Following his father’s advice, Pensavalle earned his Bachelor’s of Arts degree in business management at Baruch College, City University of New York, and headed into the publishing industry in 1987, beginning as a production assistant at the tax publisher Matthew Bender. An avid music fan, Pensavalle also managed bands on the side for several years. Unfortunately, he says, “Nobody in New York wanted to hear Seattle sound at the time.”

At Matthew Bender he heeded the advice of his supervisor, who recognized Pensavalle’s creative energy and ambition. He says, “She told me, ‘Go somewhere that will nurture your creative side.’” Thus he found himself a position as production manager at Harper Collins, where he worked on high-profile projects such as the “secret” Under Fire by Oliver North. Later, at Random House, he worked directly with Dell/Delacorte publisher Carole Baron on several prestigious projects, including Hannibal by Thomas Harris, and with Susan Kamil at Dial Press on the widely regarded Drinking: A Love Story by Caroline Knapp.

Working in adult trade publishing changed his relationship to books and reading. “It gave me the opportunity to read widely and quickly. I loved music, I loved stories, but now I could pick up any book being published, or trade comp copies with my friends at other houses, and read anything,” he says, still clearly astonished at this perquisite of the industry. He still reads widely, lately delving into Clive Barker’s Imajica, Stephen King’s The Dark Tower series and The Rule of Four by Ian Caldwell and Dustin Thomason.
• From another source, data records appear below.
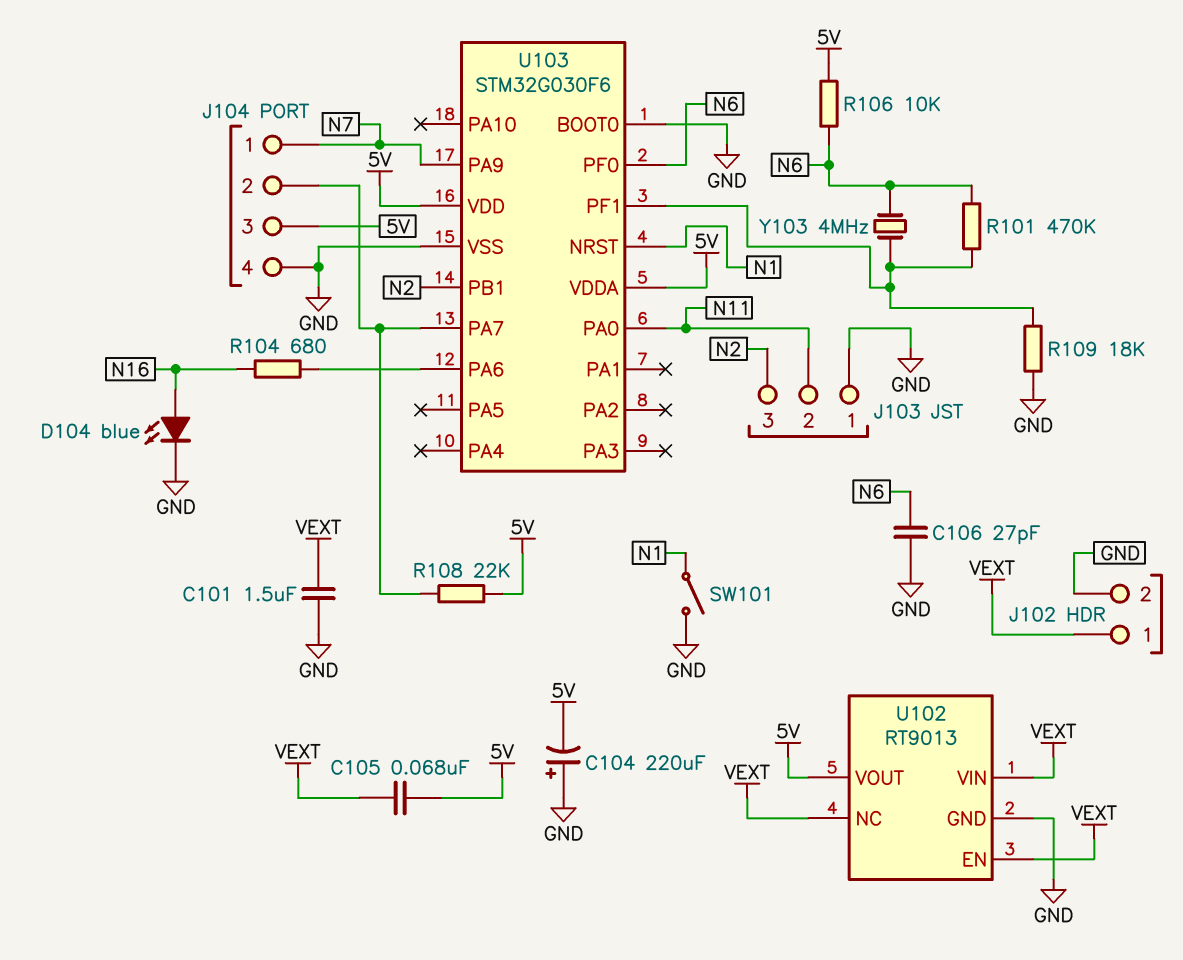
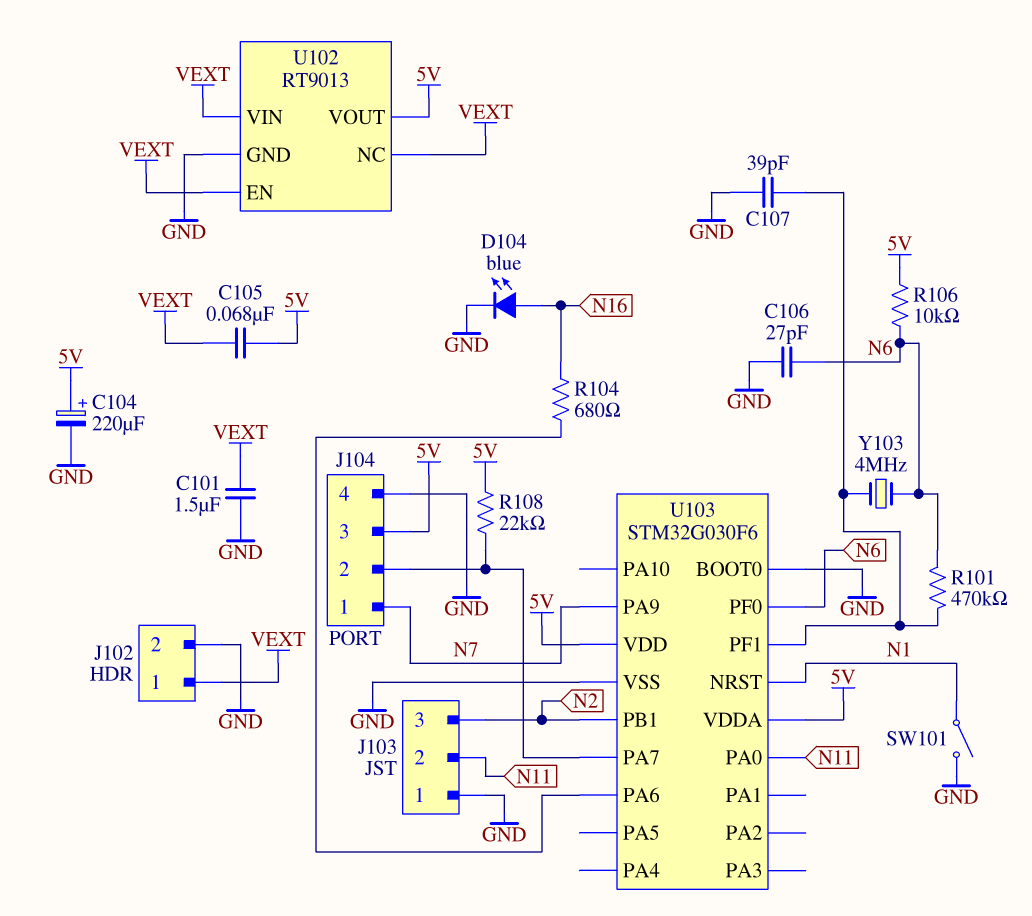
C104: 220uF (plus GND, minus 5V) -> 220uF (plus 5V, minus GND)
C107: none -> 39pF (GND, U103/PF1)
R109: 18k (GND, U103/PF1) -> none

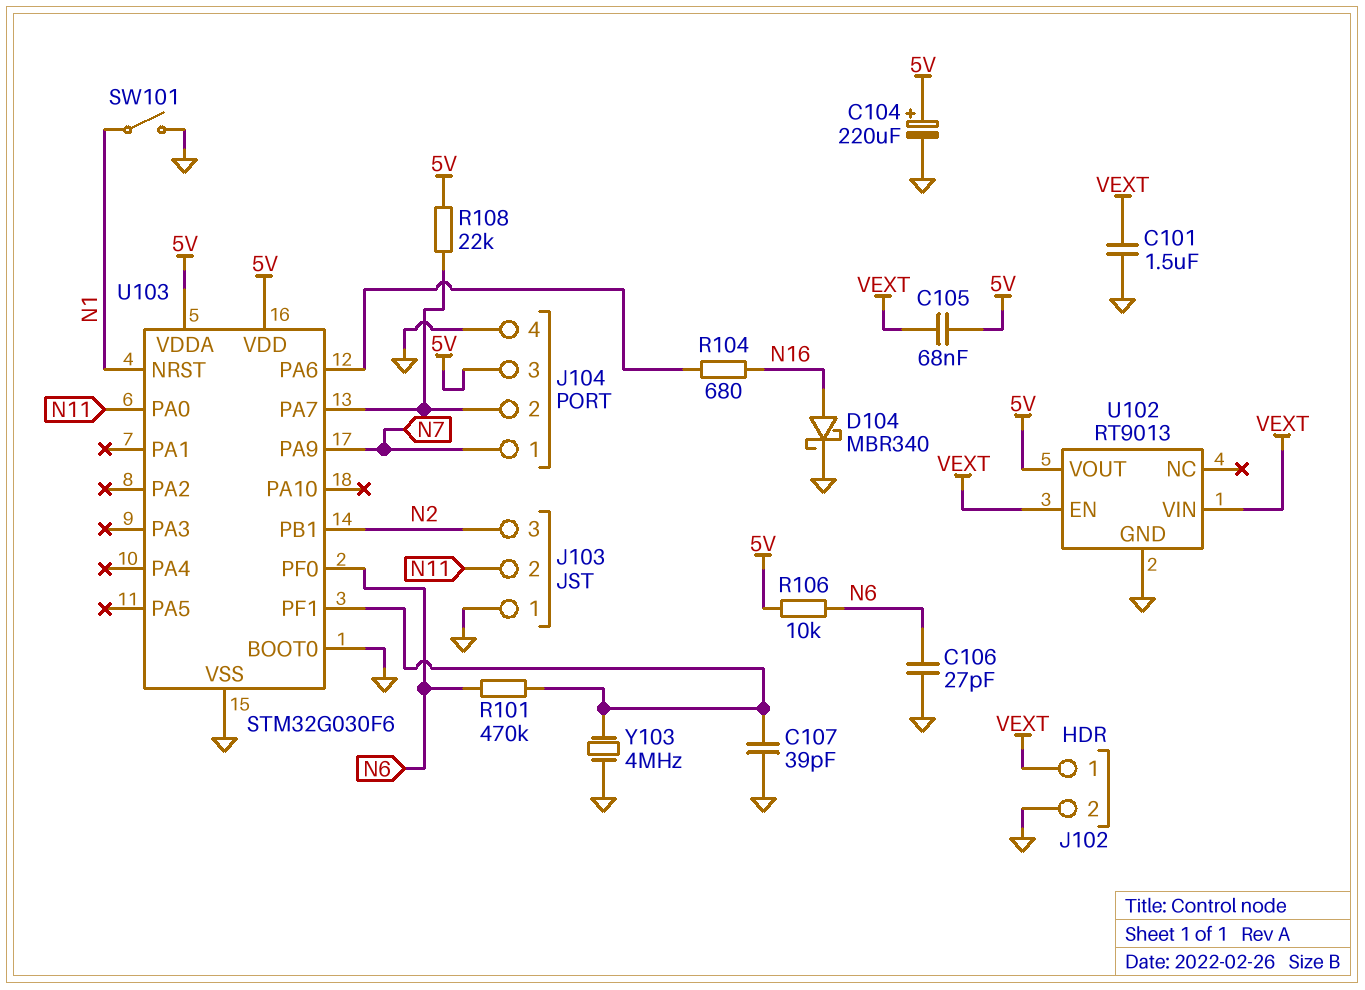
D104: LED blue (A N16, K GND) -> schottky MBR340 (A N16, K GND)
U102 pin NC: VEXT -> none
Y103: 4MHz (N6, U103/PF1) -> 4MHz (GND, U103/PF1)

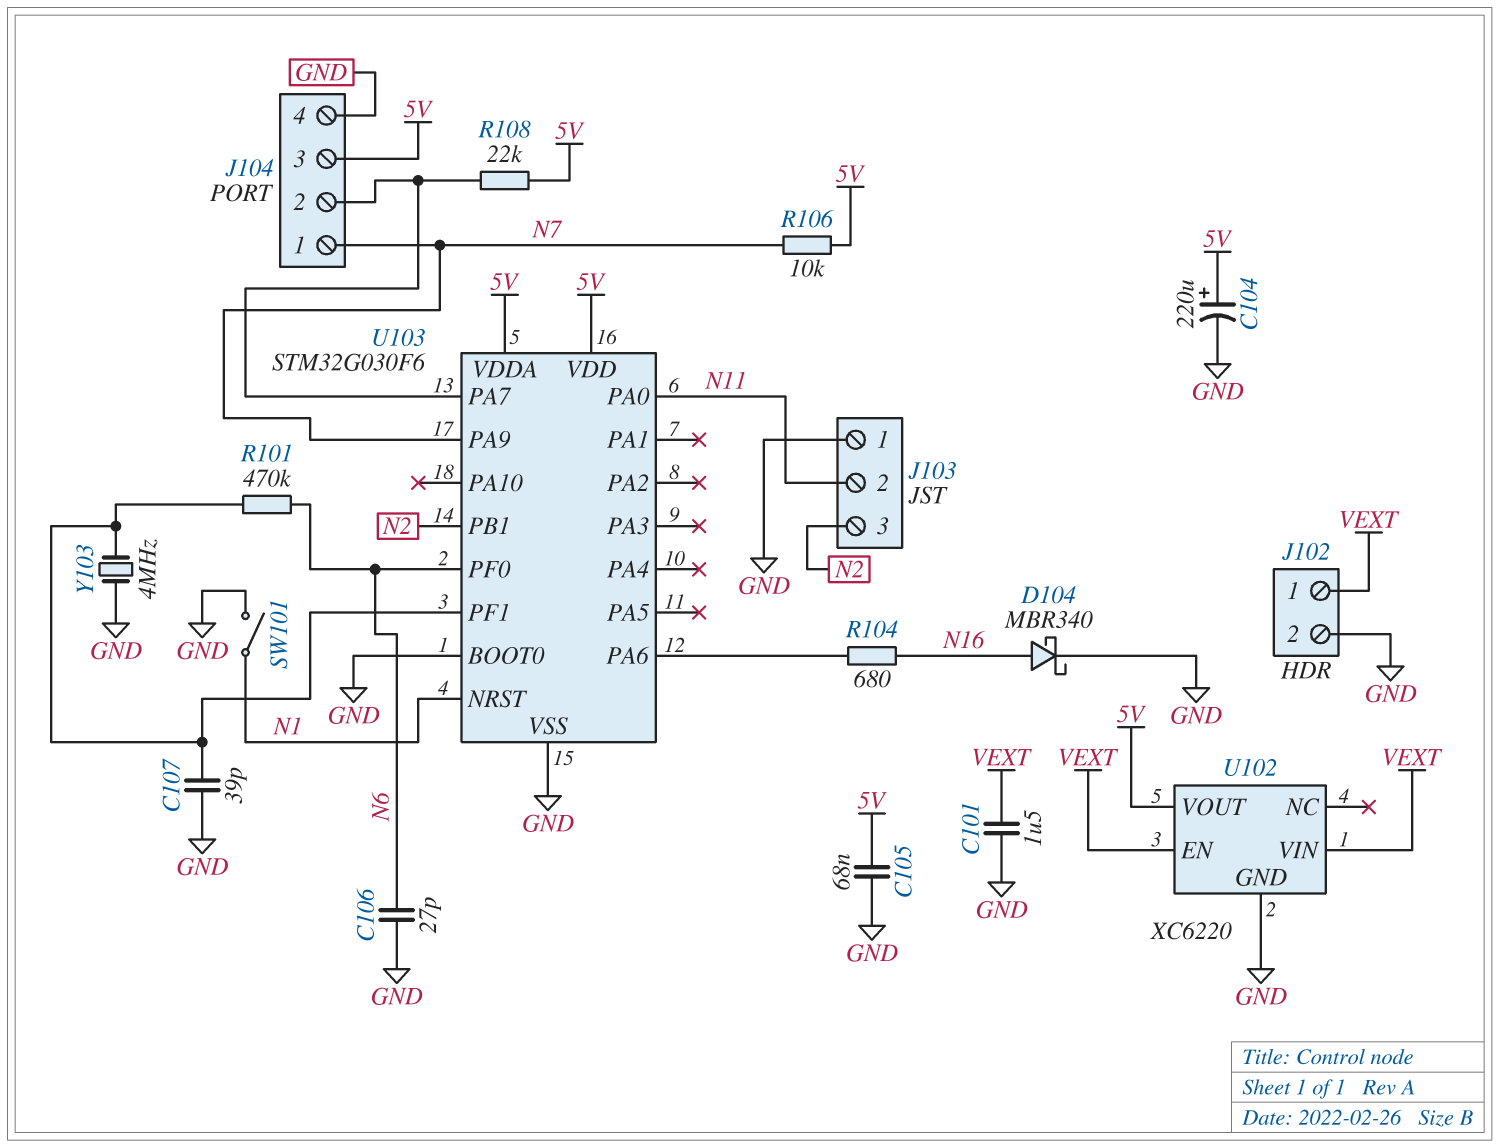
C105: 68nF (5V, VEXT) -> 68nF (5V, GND)
R106: 10k (5V, N6) -> 10k (5V, N7)
U102: RT9013 -> XC6220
Pensavalle and Gomez stayed in touch over the years, and in 2000, Gomez invited him to start up a new venture, Starlight Runner Entertainment, Inc. It was ideal timing for Pensavalle, who was ready to expand his horizons in production to other media such as film, Web sites and licensed products. Gomez says, “For Starlight Runner, I needed someone who understood what I was about, but who wasn’t like me. Mark’s get-it-done attitude was a perfect complement to my creative frenzy. As usual, Mark is the strategist.”

Pensavalle loved the new challenges at Starlight Runner. The highlight of his collaboration with Gomez on Starlight Runner was his key role in pitching and implementing the production of Starlight Runner’s Hot Wheels Highway 35 cross-media campaign for Mattel, Inc. To bring the first wave of these products to market in less than six months’ time, he supervised production of three property bibles, thirty-five comic books, a special promotion for Target department stores, convention displays and an animated teaser.

With Kissena Park Press, Pensavalle is excited about the prospect of returning to producing beautiful books for a house that does things the old-fashioned way. “The great tradition in book publishing, from a production point of view, is the individualized selection of paper and fonts and binding based on the content of the story,” he says. “When I’m in a bookstore and see cookie-cutter production values screaming from every shelf, I’m even more inspired to return to all that was best in the tradition of the industry. Yes, I’m pragmatic, but I also believe you can bring creativity and passion to the making of books.”

As for reading, Pensavalle says, “Good books allow you to change the way you look at things, and that’s the magic, that’s how books transform lives. That’s our ambition with Kissena Park Press, to publish books that take you back to that moment in time when you saw the world outside of yourself.”